In any case, I was inspired. And now, I’ve made my first loaf of bread.

It started last week (literally). I began making my sourdough started last Sunday. I had no idea what to expect or if it would even work, but every day, I was more an more excited about how my starter seemed to be coming alive. I fed it daily and watched the bubbles form. More and more each day. There were some morning I woke up, checked on my starter, and had to troubleshoot.

Saturday night, I used my starter to make leaven. The leaven sat overnight and Sunday morning I used it to make bread.

It was a long process. And a process during which I had no idea whether I was doing it right. I followed the Tartine Bread recipe to a T. But, I didn’t know what the leaven was supposed to look like (I knew it was supposed to float, which it did not, but I still used it). I didn’t know if my dough was too wet or too dry. Or if I was punching it too hard or if I was proofing too long. I troubleshooted and studied and asked a friend. And this post wouldn’t be complete if I didn’t publicly thank this friend for putting up with an onslaught of questions, photos, worries throughout the entire past week (especially yesterday). Thank you.

Processed with VSCO with c2 preset

Processed with VSCO with c2 preset

Making Bread

I made bread. Homemade San Francisco sourdough bread. I made two loaves and neither were anywhere close to perfect. But they’re my loaves.
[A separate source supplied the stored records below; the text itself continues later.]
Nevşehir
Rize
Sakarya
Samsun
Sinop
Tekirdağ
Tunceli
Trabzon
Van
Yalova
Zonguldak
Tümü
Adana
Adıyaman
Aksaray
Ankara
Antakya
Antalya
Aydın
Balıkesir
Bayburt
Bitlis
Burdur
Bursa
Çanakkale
This friend texted me after I sent pictures of my finished loaves:

“You used the yeast in your apartment, yeah?”

“Yep.”

“That bread tastes like your home.”

I have a lot to learn and I’m excited to continue making bread. Figuring out what works in my kitchen, with my starter, is kind of like a fun mystery that just takes more and more practice before perfecting. I’m pretty proud of my first two loaves.

After all, this bread tastes like my home.